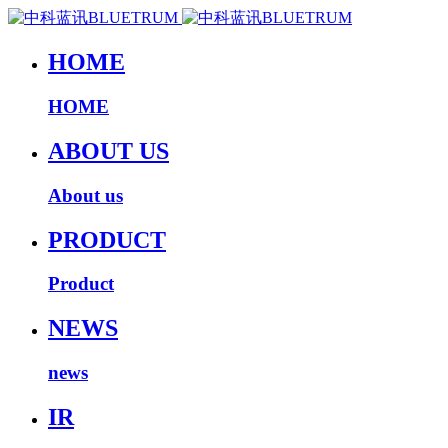
HOME
HOME
ABOUT US
About us
PRODUCT
Product
NEWS
news
IR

PROBLEM: Can you convert the data above into a Markdown table with the columns No. and Text, numbering each line in order and skipping blank lines? Leave the pictures out.

WRITTEN REPLY:
| No. | Text |
|---|---|
| 1 | HOME |
| 2 | HOME |
| 3 | ABOUT US |
| 4 | About us |
| 5 | PRODUCT |
| 6 | Product |
| 7 | NEWS |
| 8 | news |
| 9 | IR |